The response format. The default response format is html.

Values: html | json | pjson

Response

When you submit a request, the task assigns a unique job ID for the transaction.

{
  "jobId": "<unique job identifier>",
  "jobStatus": "<job status>"
}

After the initial request is submitted, you can use the jobId to periodically check the status of the job and messages as described in Checking job status. Once the job has successfully completed, you use the jobId to retrieve the results. To track the status, you can make a request of the following form:

https://<raster analysis tools url>/LocateRegions/jobs/<jobId>

When the status of the job request is esriJobSucceeded, you can access the results of the analysis by making a request of the following form:

https://<raster analysis tools url>/LocateRegions/jobs/<jobId>/results/outputRaster

Example usage

Below is a sample request URL for LocateRegions.

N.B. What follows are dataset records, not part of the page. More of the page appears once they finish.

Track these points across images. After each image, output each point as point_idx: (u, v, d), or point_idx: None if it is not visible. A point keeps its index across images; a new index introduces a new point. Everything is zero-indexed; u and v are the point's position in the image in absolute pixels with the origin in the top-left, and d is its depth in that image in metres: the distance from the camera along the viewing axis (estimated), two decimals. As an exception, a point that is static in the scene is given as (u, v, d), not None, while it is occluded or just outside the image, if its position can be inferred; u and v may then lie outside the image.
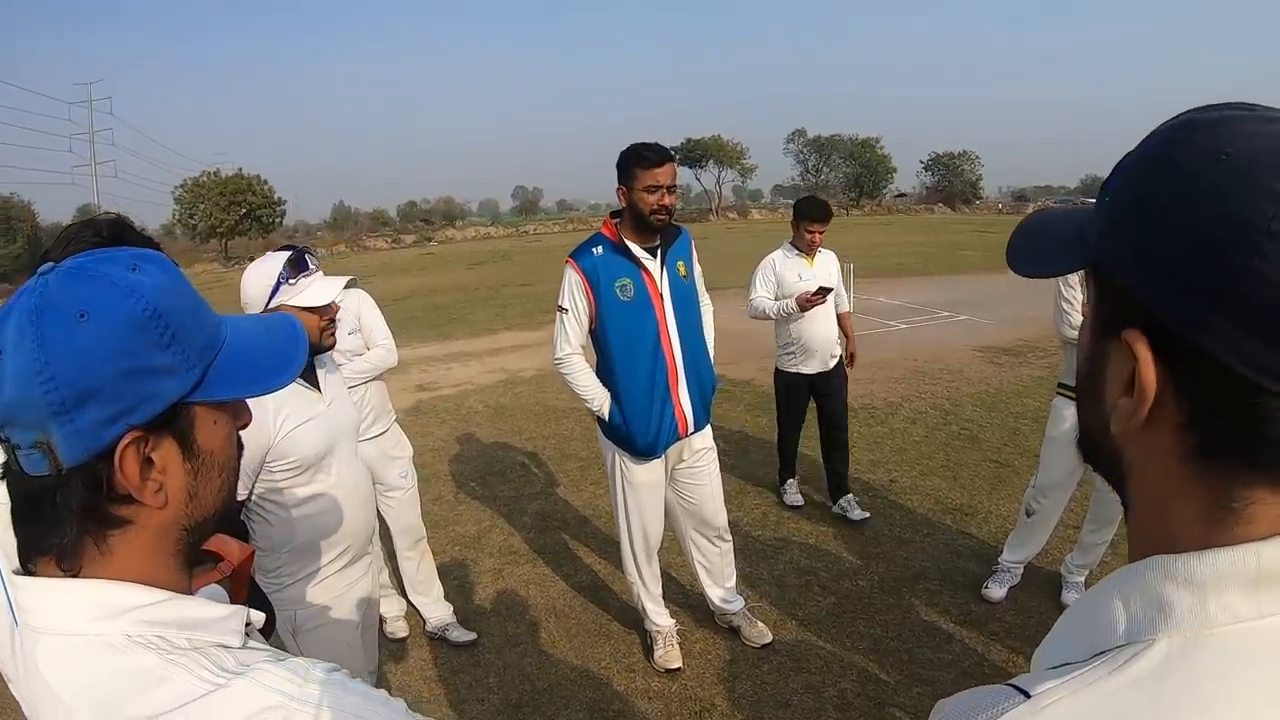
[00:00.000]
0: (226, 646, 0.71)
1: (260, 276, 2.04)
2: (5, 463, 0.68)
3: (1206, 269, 0.45)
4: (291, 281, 2.02)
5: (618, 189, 2.93)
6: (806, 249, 4.47)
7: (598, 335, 2.99)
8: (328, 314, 2.09)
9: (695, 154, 56.67)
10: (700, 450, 3.19)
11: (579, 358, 3.02)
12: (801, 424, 4.80)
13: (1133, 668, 0.46)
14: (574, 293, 2.94)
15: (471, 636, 3.53)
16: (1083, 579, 3.56)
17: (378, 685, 2.70)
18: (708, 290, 3.36)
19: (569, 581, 4.03)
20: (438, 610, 3.60)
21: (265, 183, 45.42)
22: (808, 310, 4.29)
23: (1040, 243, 0.63)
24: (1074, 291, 3.35)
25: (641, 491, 3.11)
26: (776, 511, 4.77)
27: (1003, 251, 0.66)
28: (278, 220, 47.16)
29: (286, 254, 2.07)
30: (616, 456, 3.09)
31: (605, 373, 3.02)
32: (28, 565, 0.71)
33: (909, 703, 2.95)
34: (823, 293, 4.22)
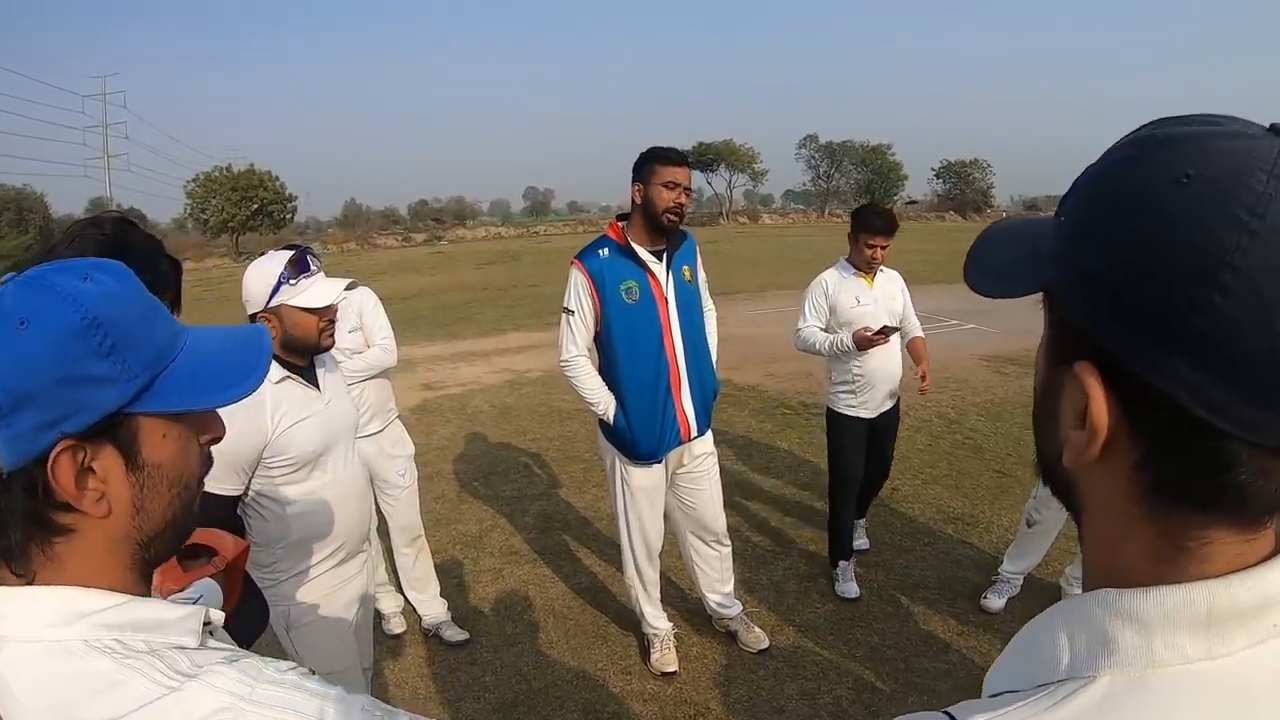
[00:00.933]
0: (183, 648, 0.72)
1: (261, 275, 2.05)
2: None
3: (1160, 302, 0.43)
4: (292, 282, 2.03)
5: (634, 187, 2.94)
6: (866, 267, 3.69)
7: (602, 338, 3.01)
8: (327, 315, 2.10)
9: (707, 157, 56.67)
10: (701, 455, 3.20)
11: (585, 360, 3.03)
12: (859, 480, 3.87)
13: (1071, 704, 0.45)
14: (580, 294, 2.95)
15: (464, 636, 3.54)
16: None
17: (373, 681, 2.72)
18: (717, 295, 3.36)
19: (569, 583, 4.04)
20: (433, 608, 3.61)
21: (277, 179, 45.64)
22: (865, 350, 3.59)
23: (994, 257, 0.60)
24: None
25: (641, 495, 3.12)
26: (777, 517, 4.77)
27: None
28: (289, 216, 47.35)
29: (288, 253, 2.08)
30: (617, 460, 3.10)
31: (609, 375, 3.03)
32: None
33: (904, 712, 2.93)
34: (885, 333, 3.51)
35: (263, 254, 2.18)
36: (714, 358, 3.23)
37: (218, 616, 0.80)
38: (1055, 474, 0.55)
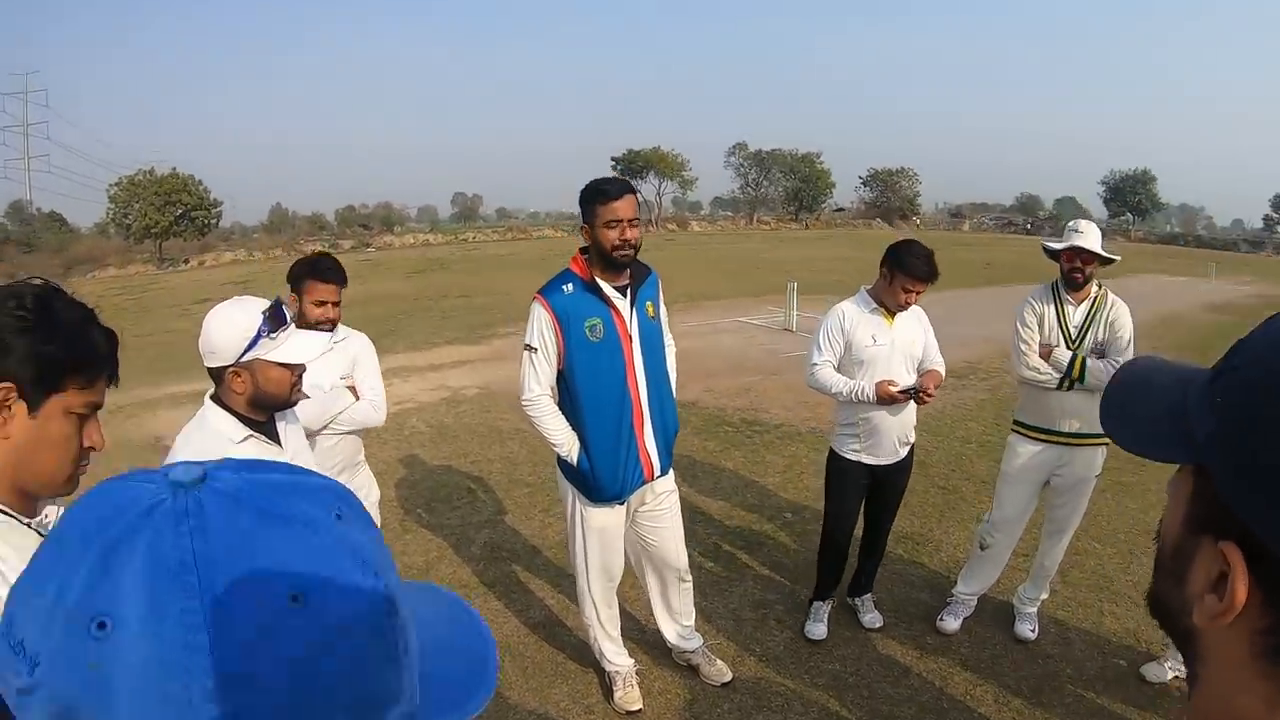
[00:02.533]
0: None
1: (233, 327, 1.91)
2: None
3: None
4: (272, 336, 1.92)
5: (581, 227, 2.89)
6: (893, 307, 3.45)
7: (565, 376, 2.93)
8: (298, 370, 2.00)
9: (636, 165, 56.80)
10: (663, 493, 3.16)
11: (548, 399, 2.96)
12: (853, 527, 3.71)
13: None
14: (543, 332, 2.87)
15: None
16: (1035, 610, 3.64)
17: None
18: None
19: (521, 618, 3.95)
20: None
21: (200, 183, 44.08)
22: (886, 404, 3.40)
23: (1138, 408, 0.61)
24: (1031, 333, 3.41)
25: (601, 535, 3.06)
26: (729, 541, 4.76)
27: (947, 268, 0.67)
28: (213, 222, 45.78)
29: (257, 302, 1.97)
30: (576, 499, 3.04)
31: (571, 415, 2.96)
32: None
33: (871, 745, 2.95)
34: (910, 394, 3.36)
35: (187, 260, 2.05)
36: (674, 393, 3.19)
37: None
38: (1175, 621, 0.58)
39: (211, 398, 2.01)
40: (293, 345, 1.97)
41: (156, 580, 0.37)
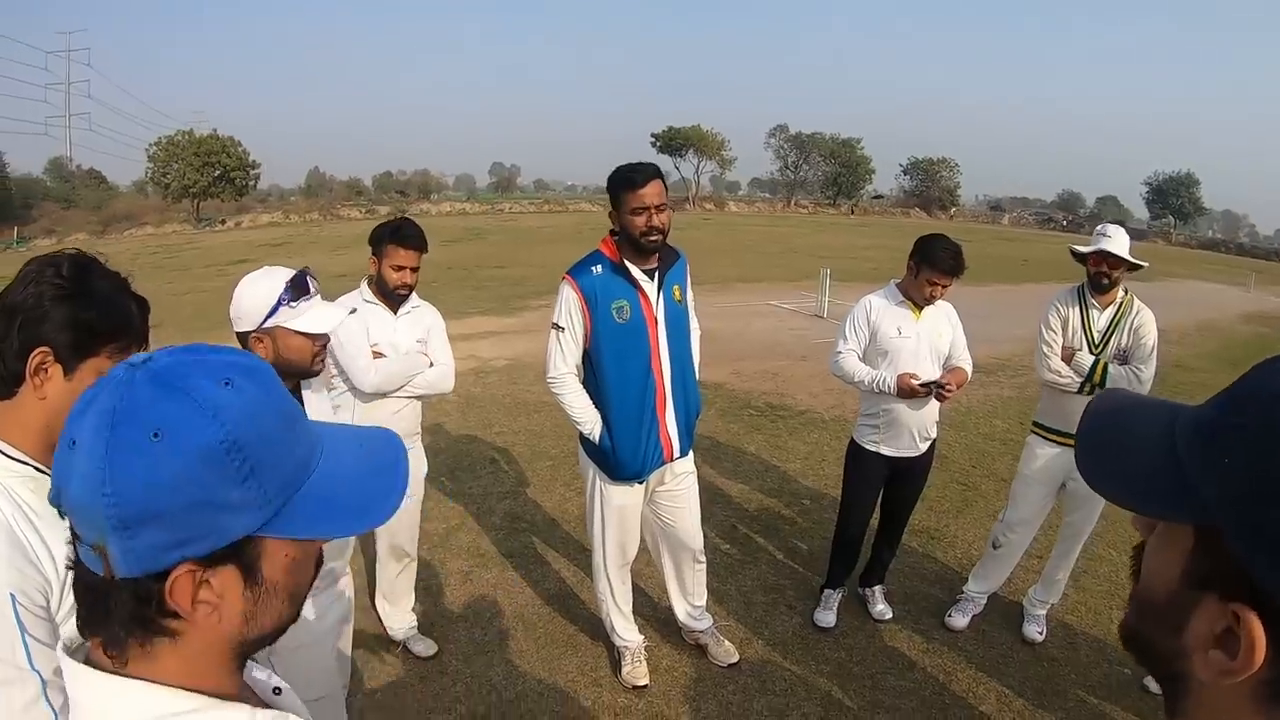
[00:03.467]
0: None
1: (258, 293, 1.97)
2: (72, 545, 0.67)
3: None
4: (292, 304, 1.97)
5: (610, 213, 2.92)
6: (919, 301, 3.47)
7: (591, 356, 2.98)
8: (321, 340, 2.05)
9: (675, 142, 56.59)
10: (682, 474, 3.21)
11: (574, 378, 3.01)
12: (869, 517, 3.76)
13: None
14: (571, 311, 2.92)
15: (433, 649, 3.47)
16: (1044, 612, 3.64)
17: (349, 698, 2.69)
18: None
19: (537, 588, 4.03)
20: (404, 620, 3.53)
21: (239, 145, 44.61)
22: (907, 398, 3.40)
23: (1122, 456, 0.61)
24: (1055, 335, 3.40)
25: (620, 514, 3.12)
26: (745, 524, 4.81)
27: (983, 262, 0.65)
28: (251, 184, 46.37)
29: (285, 271, 2.02)
30: (597, 477, 3.10)
31: (595, 394, 3.01)
32: (84, 643, 0.71)
33: (871, 733, 3.00)
34: (931, 389, 3.35)
35: (224, 221, 2.11)
36: (697, 377, 3.23)
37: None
38: (1158, 662, 0.59)
39: None
40: (313, 315, 2.01)
41: (98, 420, 0.62)
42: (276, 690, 0.84)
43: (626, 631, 3.31)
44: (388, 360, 3.11)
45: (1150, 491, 0.57)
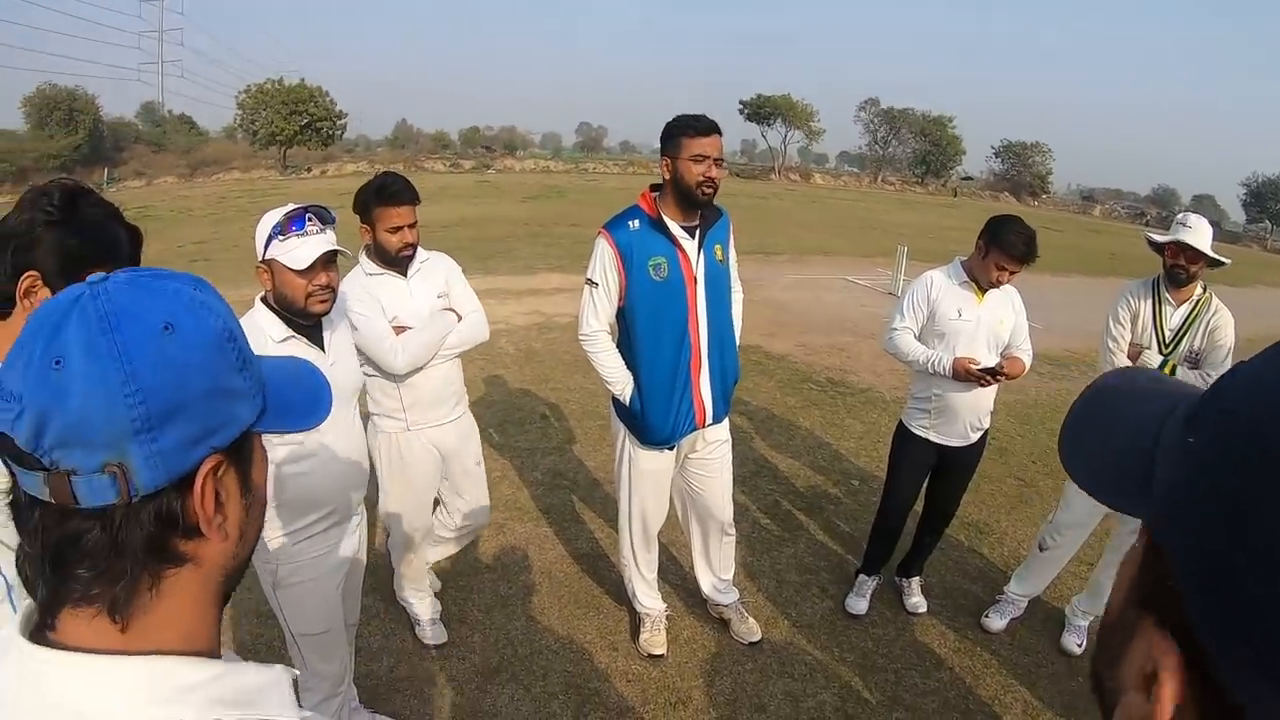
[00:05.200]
0: None
1: (264, 225, 2.01)
2: (32, 502, 0.61)
3: None
4: (281, 237, 1.98)
5: (661, 161, 2.80)
6: (985, 283, 3.22)
7: (625, 314, 2.89)
8: (315, 280, 2.03)
9: (765, 111, 55.60)
10: (715, 443, 3.11)
11: (606, 336, 2.94)
12: (912, 505, 3.58)
13: None
14: (605, 267, 2.83)
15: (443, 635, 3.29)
16: (1087, 624, 3.43)
17: (357, 636, 2.72)
18: (758, 255, 3.23)
19: (568, 546, 4.02)
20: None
21: (327, 94, 45.51)
22: (961, 381, 3.21)
23: (1099, 442, 0.50)
24: (1123, 330, 3.19)
25: (647, 479, 3.05)
26: (789, 500, 4.70)
27: (1069, 253, 0.53)
28: (338, 134, 47.33)
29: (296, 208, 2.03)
30: (626, 439, 3.03)
31: (627, 354, 2.94)
32: (46, 628, 0.63)
33: (886, 728, 2.90)
34: (992, 376, 3.13)
35: (309, 169, 2.13)
36: (738, 342, 3.12)
37: (295, 673, 0.73)
38: (1103, 696, 0.49)
39: (261, 298, 2.09)
40: (296, 251, 1.99)
41: (87, 331, 0.59)
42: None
43: (648, 598, 3.26)
44: (413, 332, 2.76)
45: (1115, 478, 0.47)
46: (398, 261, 2.77)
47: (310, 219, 2.02)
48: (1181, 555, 0.39)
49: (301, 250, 1.99)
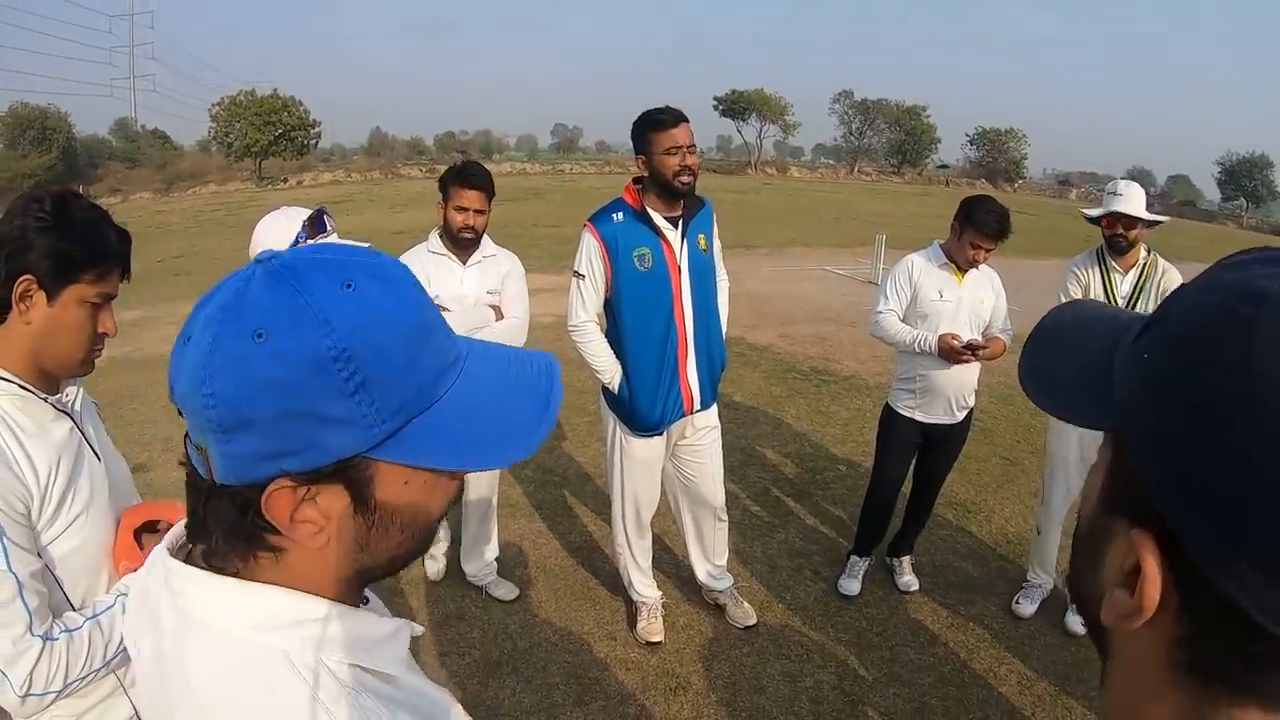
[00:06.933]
0: (388, 677, 0.67)
1: (275, 232, 1.98)
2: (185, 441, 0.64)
3: (1261, 513, 0.36)
4: (309, 243, 1.97)
5: (637, 159, 2.86)
6: (962, 264, 3.31)
7: (611, 304, 2.95)
8: None
9: (739, 106, 55.67)
10: (704, 429, 3.15)
11: (594, 326, 2.99)
12: (900, 485, 3.65)
13: None
14: (591, 259, 2.89)
15: (515, 593, 3.52)
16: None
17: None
18: (738, 249, 3.27)
19: (563, 540, 4.04)
20: (485, 566, 3.56)
21: (300, 104, 45.17)
22: (949, 360, 3.26)
23: (1058, 362, 0.53)
24: (1075, 290, 3.25)
25: (639, 466, 3.09)
26: (778, 487, 4.74)
27: (1046, 237, 0.56)
28: (312, 143, 46.98)
29: (304, 211, 2.03)
30: (617, 428, 3.07)
31: (615, 343, 2.99)
32: (187, 546, 0.67)
33: (884, 703, 2.94)
34: (973, 351, 3.20)
35: (285, 179, 2.12)
36: (724, 330, 3.16)
37: (418, 631, 0.74)
38: (1089, 611, 0.50)
39: None
40: None
41: (210, 316, 0.59)
42: (364, 600, 0.76)
43: (644, 587, 3.29)
44: (447, 315, 2.89)
45: (1074, 391, 0.50)
46: (460, 244, 3.03)
47: (329, 219, 2.03)
48: (1145, 452, 0.42)
49: None
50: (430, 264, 3.01)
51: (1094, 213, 3.26)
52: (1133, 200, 3.12)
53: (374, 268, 0.63)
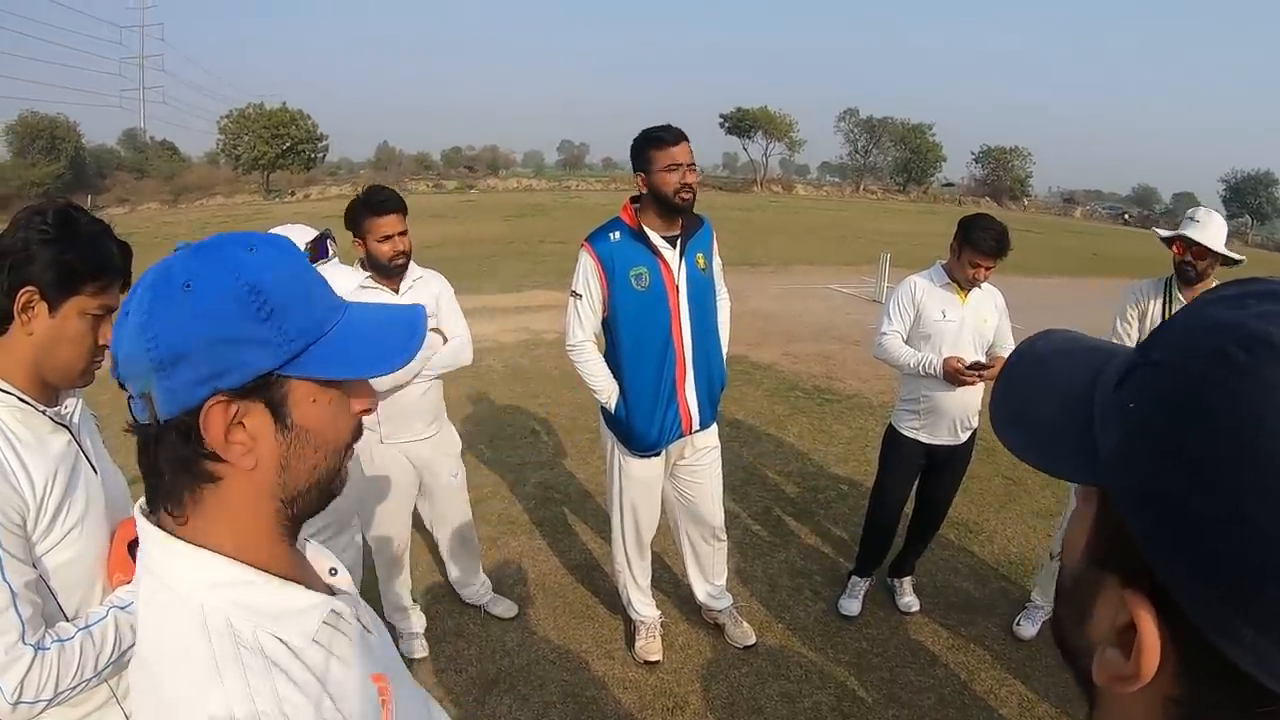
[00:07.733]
0: (296, 647, 0.74)
1: None
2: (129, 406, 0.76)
3: (1267, 576, 0.34)
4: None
5: (637, 177, 2.86)
6: (964, 283, 3.30)
7: (609, 324, 2.94)
8: None
9: (744, 124, 56.00)
10: (703, 449, 3.15)
11: (592, 345, 2.98)
12: (903, 506, 3.62)
13: None
14: (588, 279, 2.88)
15: (514, 611, 3.52)
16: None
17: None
18: (742, 266, 3.27)
19: (562, 558, 4.03)
20: (478, 587, 3.56)
21: (309, 118, 45.53)
22: (955, 384, 3.20)
23: (1033, 404, 0.49)
24: (1129, 328, 3.19)
25: (638, 486, 3.07)
26: (779, 506, 4.73)
27: (1050, 255, 0.53)
28: (319, 157, 47.34)
29: (308, 232, 2.03)
30: (616, 448, 3.06)
31: (612, 363, 2.98)
32: (152, 510, 0.78)
33: (882, 725, 2.92)
34: (979, 369, 3.13)
35: (293, 193, 2.13)
36: (725, 349, 3.16)
37: (340, 608, 0.81)
38: (1072, 658, 0.49)
39: None
40: (332, 280, 1.99)
41: (143, 289, 0.73)
42: (333, 570, 0.90)
43: (642, 606, 3.27)
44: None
45: (1051, 440, 0.47)
46: (391, 273, 2.85)
47: (331, 244, 2.04)
48: (1136, 510, 0.40)
49: (334, 280, 1.99)
50: (364, 298, 2.84)
51: (1166, 234, 3.16)
52: (1209, 230, 3.00)
53: (271, 239, 0.79)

https://services.myserver.com/arcgis/rest/services/System/RasterAnalysisTools/GPServer/LocateRegions/submitJob

JSON Response syntax

The response returns the outputRaster output parameter, which has properties for parameter name, data type, and value. The content of value is always the output raster dataset itemId and the image service URL.

{
  "paramName": <parameter name>,
  "dataType": "GPString",
  "value": {
    "itemId": <item Id>,
    "url": <URL>
  }
}

JSON Response example

{
  "paramName": "outRaster",
  "dataType": "GPString",
  "value": {
    "itemId": "f121390b85ef419790479fc75b493efd", 
    "url": "https://<server name>/arcgis/rest/services/Hosted/<service name>/ImageServer"
  }
}